Count the lines in the data below that contain the word "أغسطس", and give only that number.

[Provided records — start]

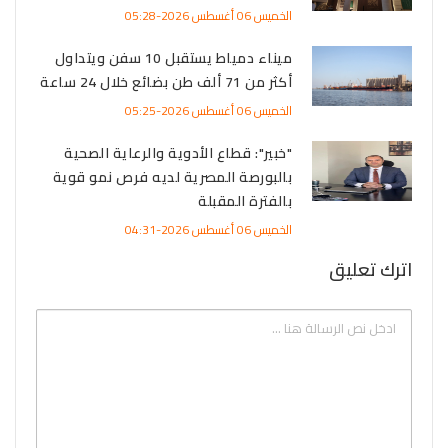
الخميس 06 أغسطس 2026-05:28
ميناء دمياط يستقبل 10 سفن ويتداول
أكثر من 71 ألف طن بضائع خلال 24 ساعة
الخميس 06 أغسطس 2026-05:25
"خبير": قطاع الأدوية والرعاية الصحية
بالبورصة المصرية لديه فرص نمو قوية
بالفترة المقبلة
الخميس 06 أغسطس 2026-04:31
اترك تعليق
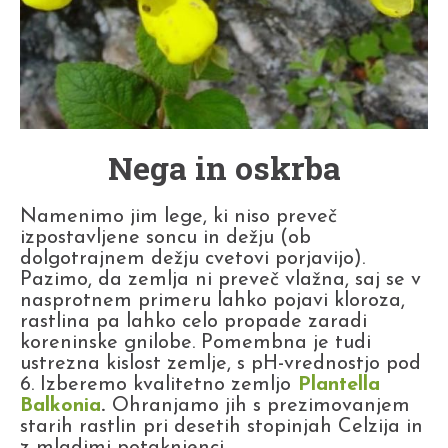
Nega in oskrba
Namenimo jim lege, ki niso preveč
izpostavljene soncu in dežju (ob
dolgotrajnem dežju cvetovi porjavijo).
Pazimo, da zemlja ni preveč vlažna, saj se v
nasprotnem primeru lahko pojavi kloroza,
rastlina pa lahko celo propade zaradi
koreninske gnilobe. Pomembna je tudi
ustrezna kislost zemlje, s pH-vrednostjo pod
6. Izberemo kvalitetno zemljo
Plantella
Balkonia
.
Ohranjamo jih s prezimovanjem
starih rastlin pri desetih stopinjah Celzija in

[Provided records — finish]

**Solution:**
3